● Work request
Instruction for the entries that follow: retype exactly the lines from the line with "ring mcp: (276, 303)" to the line with "middle mcp: (716, 355)", both included, and omit all others.

● Input
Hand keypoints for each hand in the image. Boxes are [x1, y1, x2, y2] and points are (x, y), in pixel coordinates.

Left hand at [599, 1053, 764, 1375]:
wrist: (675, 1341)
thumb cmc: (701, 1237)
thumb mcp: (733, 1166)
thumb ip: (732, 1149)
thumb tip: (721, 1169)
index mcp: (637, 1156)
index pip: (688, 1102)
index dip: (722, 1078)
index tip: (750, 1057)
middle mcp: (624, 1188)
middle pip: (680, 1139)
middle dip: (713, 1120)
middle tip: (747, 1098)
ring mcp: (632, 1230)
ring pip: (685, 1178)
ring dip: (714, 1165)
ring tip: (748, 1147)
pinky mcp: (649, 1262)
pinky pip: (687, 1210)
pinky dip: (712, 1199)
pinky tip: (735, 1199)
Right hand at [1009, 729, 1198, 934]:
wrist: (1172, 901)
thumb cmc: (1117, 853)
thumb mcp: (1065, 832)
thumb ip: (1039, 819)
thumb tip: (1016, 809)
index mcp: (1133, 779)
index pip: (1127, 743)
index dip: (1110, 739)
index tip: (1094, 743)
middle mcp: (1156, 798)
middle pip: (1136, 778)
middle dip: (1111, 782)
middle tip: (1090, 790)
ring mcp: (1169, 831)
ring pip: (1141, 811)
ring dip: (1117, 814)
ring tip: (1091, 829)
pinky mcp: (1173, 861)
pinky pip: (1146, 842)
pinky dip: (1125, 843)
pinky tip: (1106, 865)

* * *

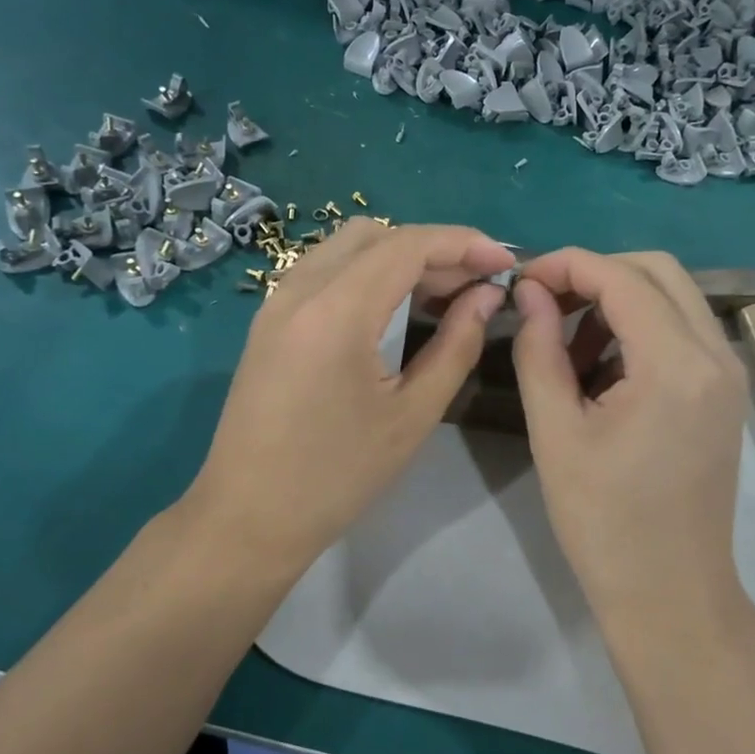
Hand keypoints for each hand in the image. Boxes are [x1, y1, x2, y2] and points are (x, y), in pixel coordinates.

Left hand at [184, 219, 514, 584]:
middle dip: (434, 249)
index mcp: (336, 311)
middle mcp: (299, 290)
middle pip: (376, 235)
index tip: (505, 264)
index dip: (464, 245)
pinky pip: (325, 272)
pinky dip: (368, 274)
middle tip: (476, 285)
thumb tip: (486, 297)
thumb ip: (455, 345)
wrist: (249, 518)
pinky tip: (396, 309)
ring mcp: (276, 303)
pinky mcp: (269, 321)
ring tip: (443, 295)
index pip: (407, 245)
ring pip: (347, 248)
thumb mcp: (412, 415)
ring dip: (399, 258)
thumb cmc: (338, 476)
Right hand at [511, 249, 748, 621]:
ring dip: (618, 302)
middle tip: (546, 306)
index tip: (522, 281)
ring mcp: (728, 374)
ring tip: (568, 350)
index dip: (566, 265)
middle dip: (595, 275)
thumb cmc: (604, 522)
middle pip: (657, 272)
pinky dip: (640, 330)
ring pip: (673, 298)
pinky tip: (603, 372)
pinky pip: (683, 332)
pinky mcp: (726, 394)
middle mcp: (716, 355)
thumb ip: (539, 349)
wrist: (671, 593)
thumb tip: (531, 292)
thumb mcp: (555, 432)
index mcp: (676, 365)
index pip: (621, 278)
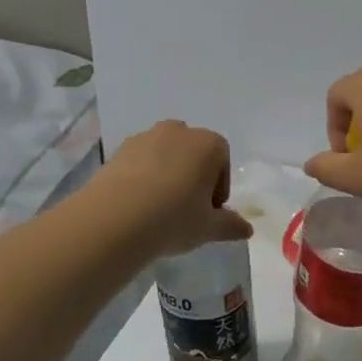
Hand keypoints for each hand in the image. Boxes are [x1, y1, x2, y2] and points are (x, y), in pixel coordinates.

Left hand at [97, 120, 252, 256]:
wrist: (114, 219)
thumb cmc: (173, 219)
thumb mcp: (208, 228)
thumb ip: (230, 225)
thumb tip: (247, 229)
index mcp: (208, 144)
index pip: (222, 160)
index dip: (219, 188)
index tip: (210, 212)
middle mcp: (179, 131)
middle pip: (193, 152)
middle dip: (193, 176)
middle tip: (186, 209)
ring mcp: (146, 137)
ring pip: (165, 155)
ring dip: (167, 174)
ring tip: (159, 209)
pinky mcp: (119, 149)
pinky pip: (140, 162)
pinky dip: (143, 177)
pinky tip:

● Response to this task
ring mcp: (276, 303)
pinky mcp: (269, 321)
ring tip: (443, 295)
index pip: (407, 245)
ring pip: (347, 248)
thumb mcp: (412, 415)
ring dip: (399, 258)
thumb cmc: (338, 476)
Right hand at [511, 249, 748, 621]:
ring dip: (618, 302)
middle tip: (546, 306)
index tip: (522, 281)
ring mcp: (728, 374)
ring tip: (568, 350)
index dip: (566, 265)
middle dip: (595, 275)
thumb cmc: (604, 522)
middle pip: (657, 272)
pinky dip: (640, 330)
ring pip: (673, 298)
pinky tip: (603, 372)
pinky pip: (683, 332)
pinky mcp: (726, 394)
middle mcp: (716, 355)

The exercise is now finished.